**Activities**
1. Answer these from the article on the 1996 church burnings:
(a) Which two news outlets does it say ran the negative stories particularly often?
(b) Whom did President Clinton meet to discuss strategies for stopping the attacks?
(c) In what town and state was the Pine Lake Baptist Church located?
2. Print the article on the 1996 church burnings verbatim, from "The church burnings" to "read even more.".

**Selected excerpt**
- - -

Things aren’t always as they seem on the “first blush.” So there’s no misunderstanding , here’s how I am choosing to define “first blush” – at the first glimpse or impression; as in, “at first blush the idea possesses considerable intuitive appeal but on closer examination it fails.” That is an important distinction for the reading of this article.
In 1996 the national news media was riveted on stories regarding church burnings primarily in the southern USA, and in particular the burning of black churches. One news outlet after another fell into the trap of “first blush” journalism. Articles flooded the airways and printed media regarding the burnings and characterized them as hate crimes against minorities, even terrorism fostered by white racists. ABC, CBS, NBC, and particularly USA Today and CNN ran continuous negative stories almost daily for a period of 5-6 months. Usually the stories received first place in the news broadcast or front page positioning in the printed media. This went on for months and was broadcast around the world.
The church burnings were eventually viewed as a national problem that had to be dealt with. According to the Chicago Tribune, even President Clinton took to the airways and said “This has got to stop, this tears at the very heart of what it means to be an American. … We need every person from every walk of life and all faiths in America to speak up against this.” Clinton even went so far as to meet with southern governors to “discuss strategies for stopping the attacks.” Click on this link to a June 17, 1996 article to read more about the fire. Here’s another link to a June 18, 1996 article if you want to read even more.
While there were indeed a lot of black church fires over that time-frame, there were many more white church fires as well. No journalist ever did enough homework over the 5-6 month period to check on what were thought of as “white” churches. Finally, when a fire destroyed the original sanctuary and education space building of the Pine Lake Baptist Church (PLBC) in Stone Mountain, Georgia things started to change and the “first blush” mania began to die down. PLBC was my church. Our congregation was now right in the bull’s-eye of the international news media mania.

- - -

**Excerpted data**

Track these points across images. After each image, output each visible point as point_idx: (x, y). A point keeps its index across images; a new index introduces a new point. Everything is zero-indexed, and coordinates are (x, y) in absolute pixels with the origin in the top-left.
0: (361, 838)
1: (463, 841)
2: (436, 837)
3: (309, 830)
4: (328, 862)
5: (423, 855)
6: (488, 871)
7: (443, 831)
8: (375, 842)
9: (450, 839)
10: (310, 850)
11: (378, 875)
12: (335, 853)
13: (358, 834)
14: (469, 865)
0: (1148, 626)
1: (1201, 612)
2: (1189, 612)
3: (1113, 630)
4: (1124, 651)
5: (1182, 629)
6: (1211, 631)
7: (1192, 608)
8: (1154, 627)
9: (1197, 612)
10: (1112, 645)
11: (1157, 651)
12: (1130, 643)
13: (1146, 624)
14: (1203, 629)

- - -

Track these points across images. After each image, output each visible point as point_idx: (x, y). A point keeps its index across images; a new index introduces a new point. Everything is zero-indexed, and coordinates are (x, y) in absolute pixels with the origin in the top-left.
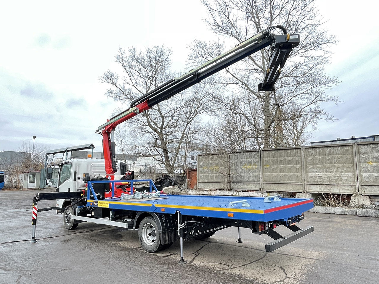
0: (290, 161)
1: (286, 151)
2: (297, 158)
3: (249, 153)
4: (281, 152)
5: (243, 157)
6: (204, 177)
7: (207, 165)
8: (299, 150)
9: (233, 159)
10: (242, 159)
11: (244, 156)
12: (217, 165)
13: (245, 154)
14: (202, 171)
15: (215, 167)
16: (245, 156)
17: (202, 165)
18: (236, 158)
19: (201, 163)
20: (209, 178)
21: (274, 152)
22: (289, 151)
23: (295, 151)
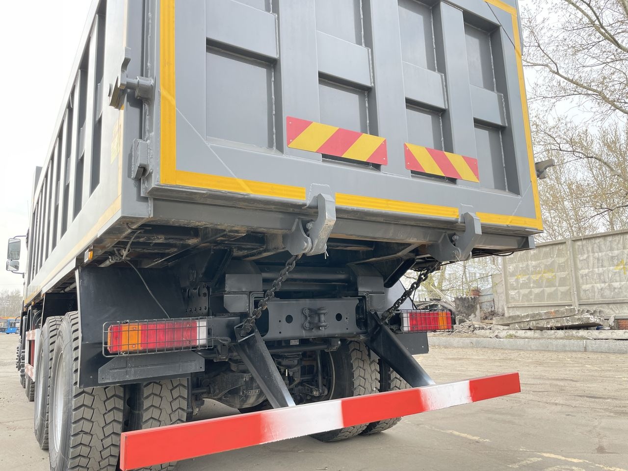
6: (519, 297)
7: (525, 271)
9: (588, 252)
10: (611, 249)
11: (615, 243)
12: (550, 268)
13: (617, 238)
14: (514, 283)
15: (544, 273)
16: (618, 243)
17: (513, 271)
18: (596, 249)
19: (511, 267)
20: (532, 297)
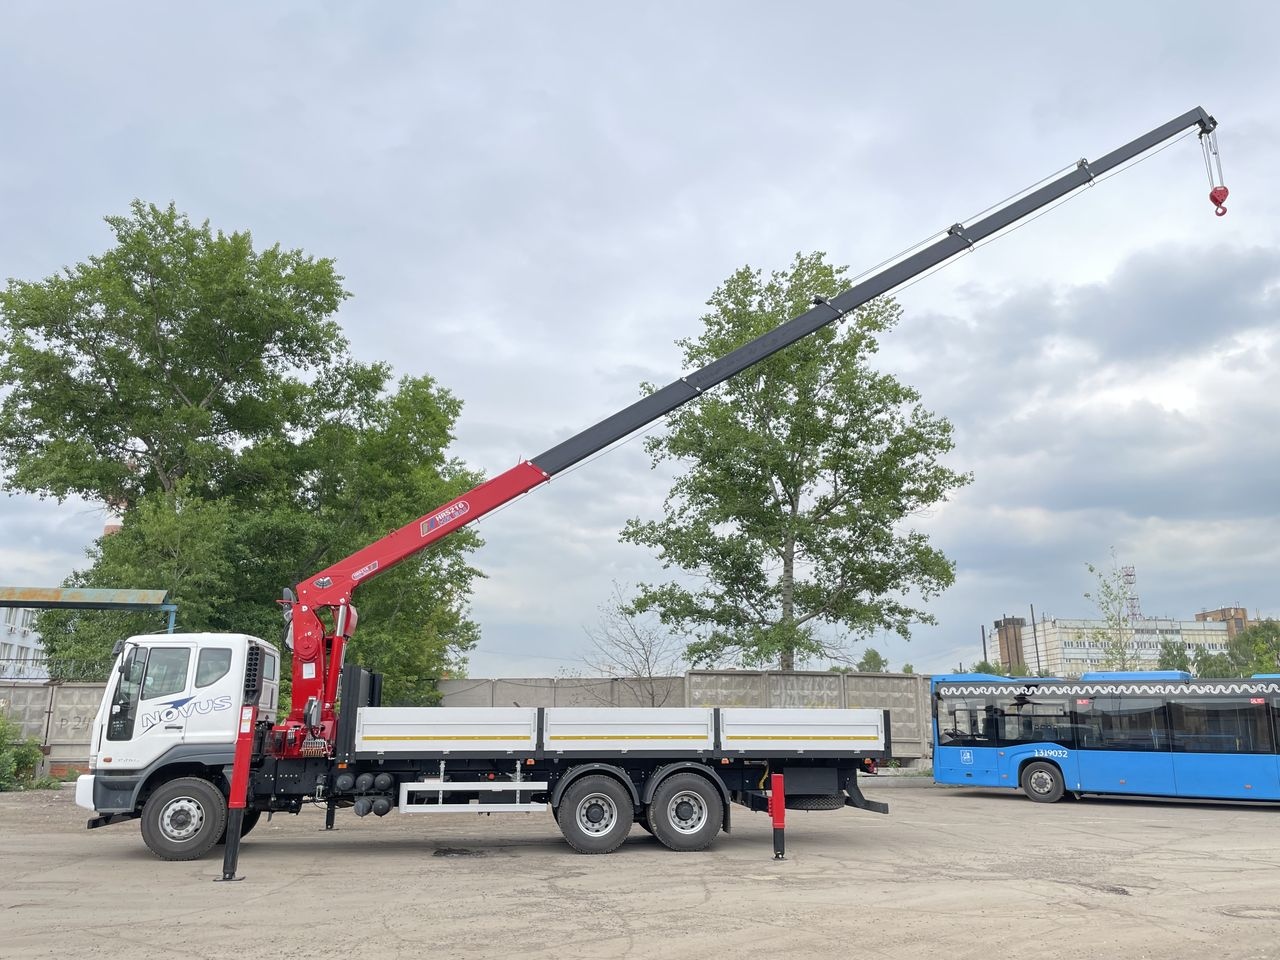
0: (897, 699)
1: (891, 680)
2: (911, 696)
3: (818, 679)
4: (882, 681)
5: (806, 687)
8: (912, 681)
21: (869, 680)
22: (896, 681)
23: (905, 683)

- - -

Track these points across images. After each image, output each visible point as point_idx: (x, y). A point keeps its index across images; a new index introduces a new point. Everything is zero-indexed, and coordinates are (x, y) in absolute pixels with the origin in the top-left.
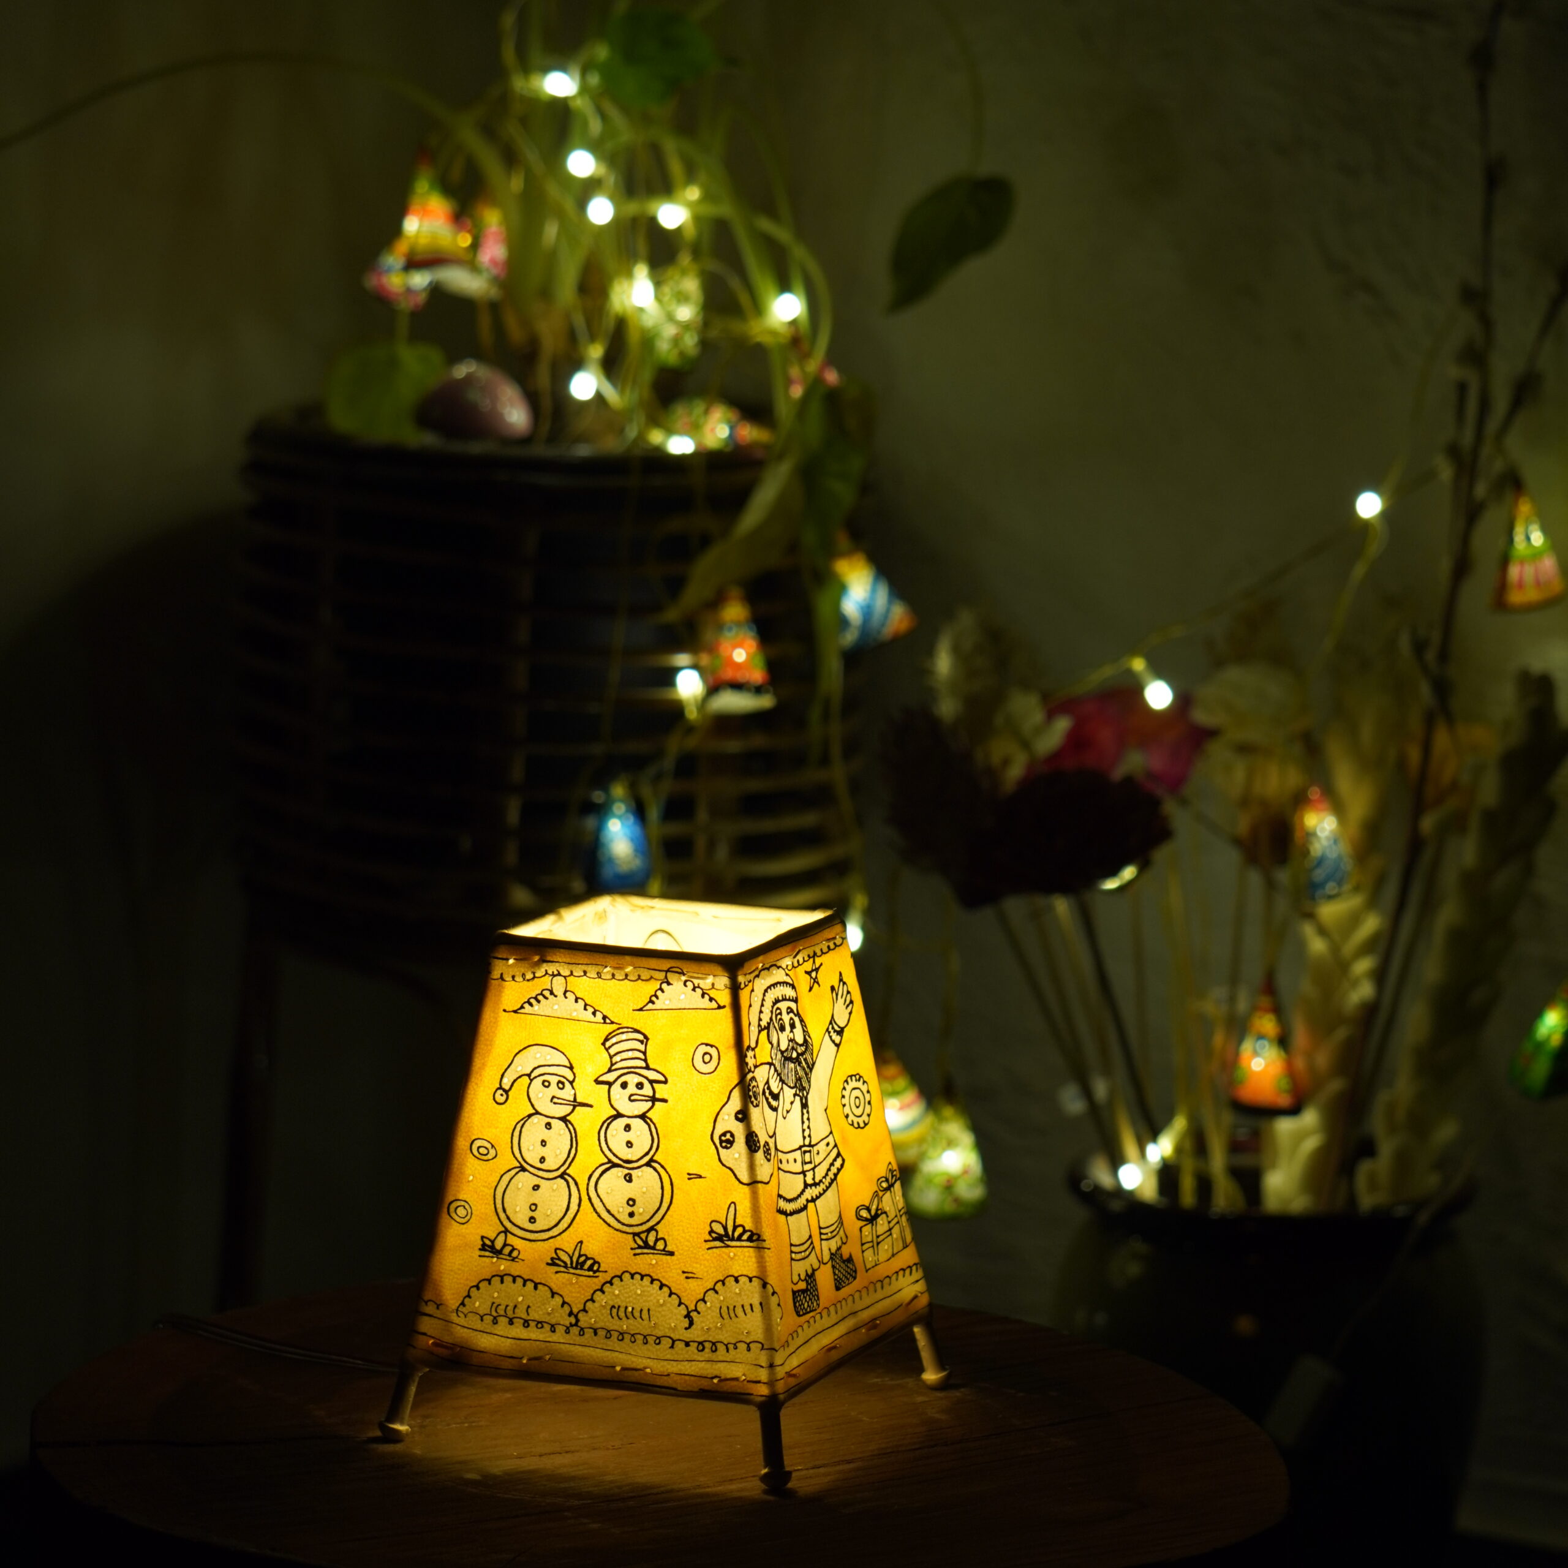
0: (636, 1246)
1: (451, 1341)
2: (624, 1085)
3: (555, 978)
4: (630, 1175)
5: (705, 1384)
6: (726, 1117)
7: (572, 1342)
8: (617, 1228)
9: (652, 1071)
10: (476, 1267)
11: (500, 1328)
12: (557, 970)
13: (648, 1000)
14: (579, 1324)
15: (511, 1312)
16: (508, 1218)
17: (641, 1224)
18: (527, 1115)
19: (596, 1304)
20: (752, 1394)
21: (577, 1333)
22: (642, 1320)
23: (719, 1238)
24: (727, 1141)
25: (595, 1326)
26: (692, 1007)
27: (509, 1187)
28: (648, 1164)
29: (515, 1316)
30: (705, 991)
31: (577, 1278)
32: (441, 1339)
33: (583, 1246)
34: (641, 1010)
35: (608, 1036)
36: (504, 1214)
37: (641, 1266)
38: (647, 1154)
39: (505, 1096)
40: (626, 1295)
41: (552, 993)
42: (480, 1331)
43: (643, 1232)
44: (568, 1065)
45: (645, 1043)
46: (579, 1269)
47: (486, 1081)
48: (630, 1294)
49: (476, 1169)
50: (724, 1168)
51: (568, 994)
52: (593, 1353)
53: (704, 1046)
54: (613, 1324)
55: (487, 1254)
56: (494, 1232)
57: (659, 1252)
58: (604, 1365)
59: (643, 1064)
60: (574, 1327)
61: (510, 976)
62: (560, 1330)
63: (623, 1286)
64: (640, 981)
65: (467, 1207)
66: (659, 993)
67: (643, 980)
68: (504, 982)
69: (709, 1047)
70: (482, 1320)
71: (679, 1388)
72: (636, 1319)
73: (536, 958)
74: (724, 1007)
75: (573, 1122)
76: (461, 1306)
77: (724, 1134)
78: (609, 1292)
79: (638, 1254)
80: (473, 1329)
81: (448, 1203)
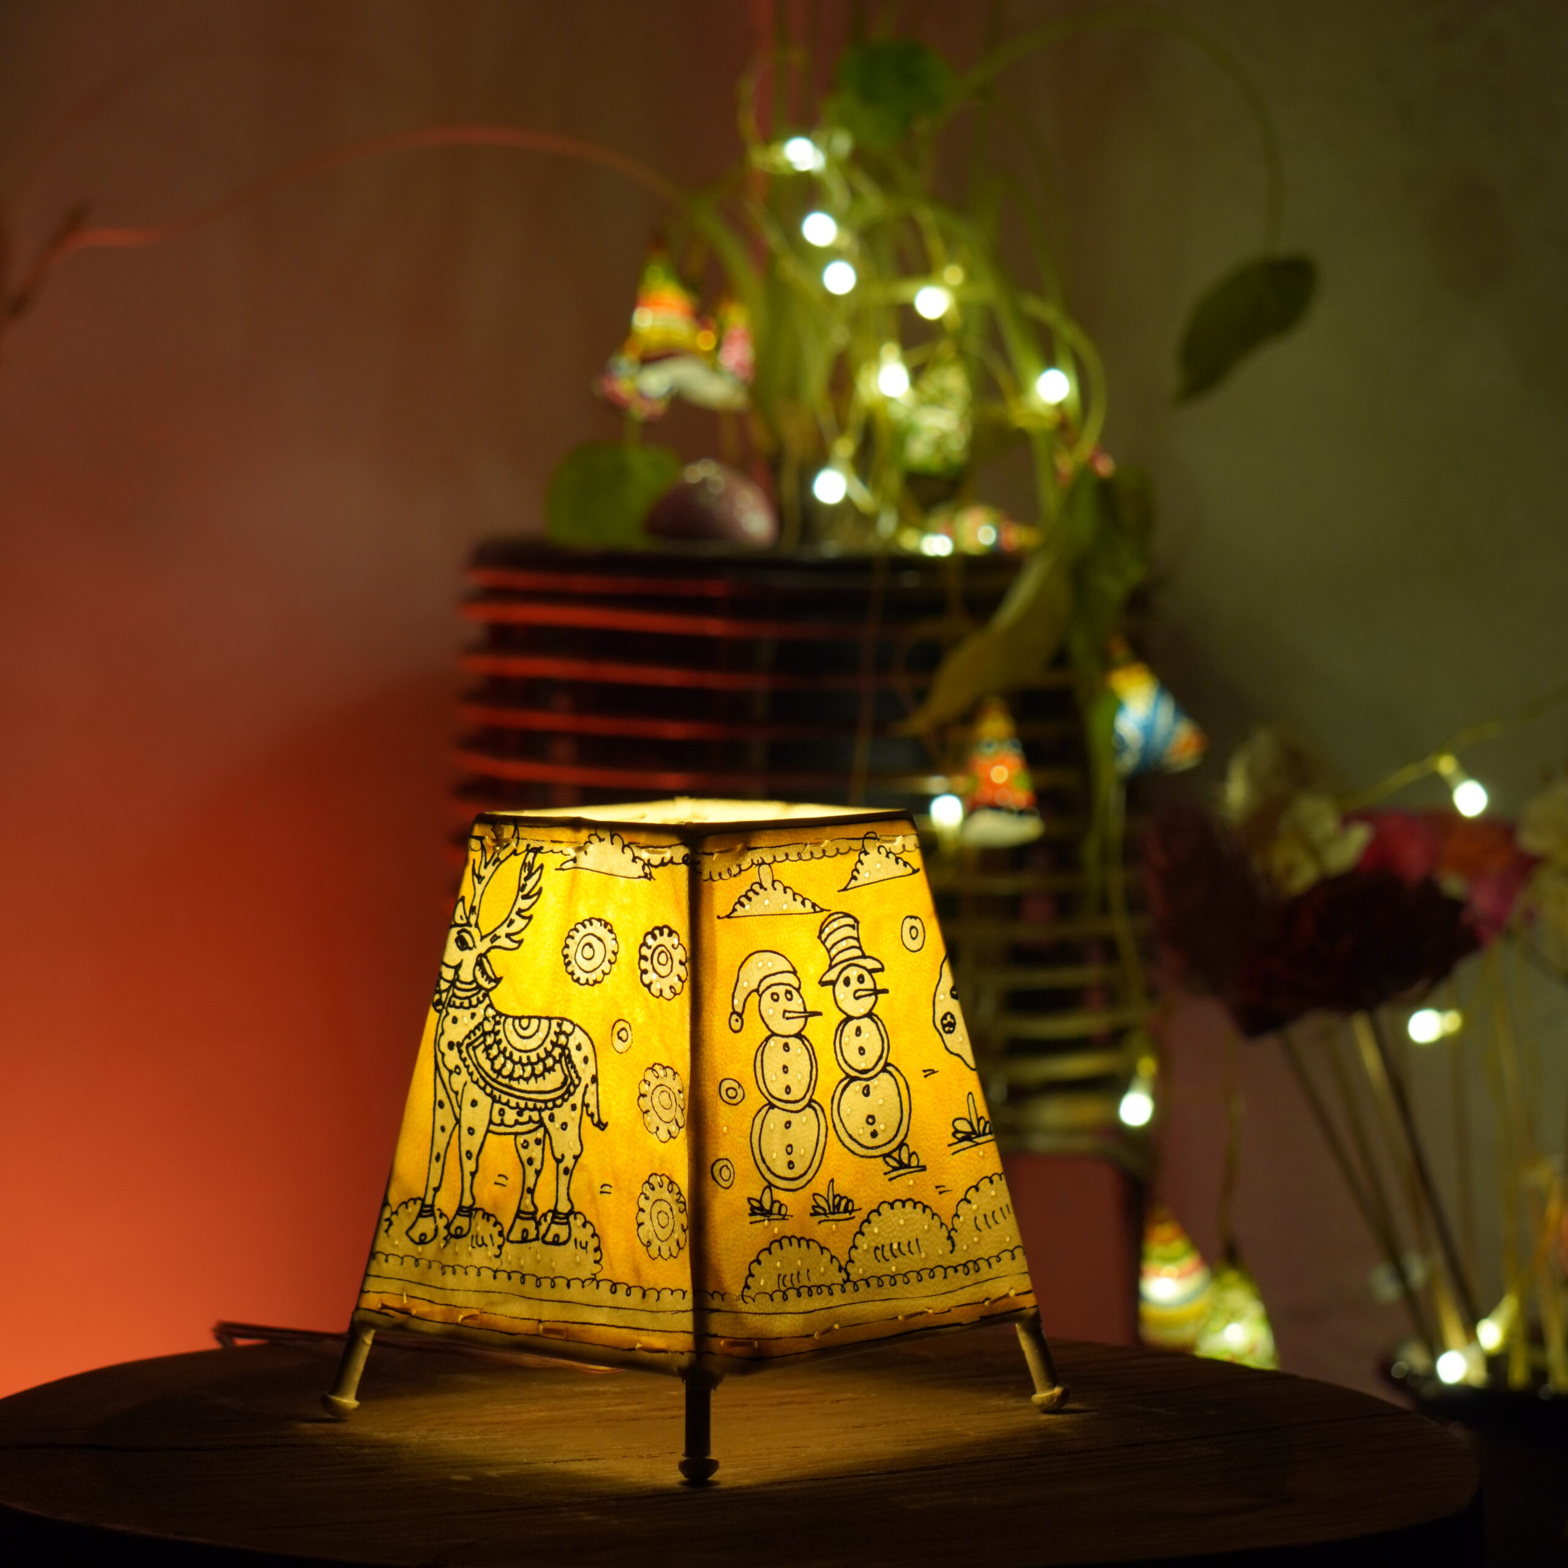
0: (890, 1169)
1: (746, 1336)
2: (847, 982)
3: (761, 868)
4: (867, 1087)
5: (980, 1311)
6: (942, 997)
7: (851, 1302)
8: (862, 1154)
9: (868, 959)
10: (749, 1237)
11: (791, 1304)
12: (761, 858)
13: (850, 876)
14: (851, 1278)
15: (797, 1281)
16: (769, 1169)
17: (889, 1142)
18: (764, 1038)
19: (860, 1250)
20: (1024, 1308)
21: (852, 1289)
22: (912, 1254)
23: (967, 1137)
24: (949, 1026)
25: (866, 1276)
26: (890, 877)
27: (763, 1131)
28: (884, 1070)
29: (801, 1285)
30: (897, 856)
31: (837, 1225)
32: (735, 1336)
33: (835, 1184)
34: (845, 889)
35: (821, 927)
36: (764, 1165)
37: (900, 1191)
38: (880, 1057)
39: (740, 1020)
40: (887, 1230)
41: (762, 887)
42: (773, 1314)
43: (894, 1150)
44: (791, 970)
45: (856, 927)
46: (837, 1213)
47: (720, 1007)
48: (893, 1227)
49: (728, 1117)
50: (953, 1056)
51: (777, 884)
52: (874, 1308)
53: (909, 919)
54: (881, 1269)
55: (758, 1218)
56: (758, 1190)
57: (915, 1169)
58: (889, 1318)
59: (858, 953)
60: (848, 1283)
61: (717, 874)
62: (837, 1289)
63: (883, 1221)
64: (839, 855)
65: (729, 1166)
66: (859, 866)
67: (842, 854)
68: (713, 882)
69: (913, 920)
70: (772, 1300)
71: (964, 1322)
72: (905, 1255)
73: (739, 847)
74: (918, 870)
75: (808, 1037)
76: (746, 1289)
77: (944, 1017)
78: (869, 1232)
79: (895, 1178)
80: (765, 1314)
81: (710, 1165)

- - -

**Answers for the tasks**
1.
(a) USA Today and CNN
(b) Southern governors
(c) Stone Mountain, Georgia

2.
The church burnings were eventually viewed as a national problem that had to be dealt with. According to the Chicago Tribune, even President Clinton took to the airways and said “This has got to stop, this tears at the very heart of what it means to be an American. … We need every person from every walk of life and all faiths in America to speak up against this.” Clinton even went so far as to meet with southern governors to “discuss strategies for stopping the attacks.” Click on this link to a June 17, 1996 article to read more about the fire. Here’s another link to a June 18, 1996 article if you want to read even more.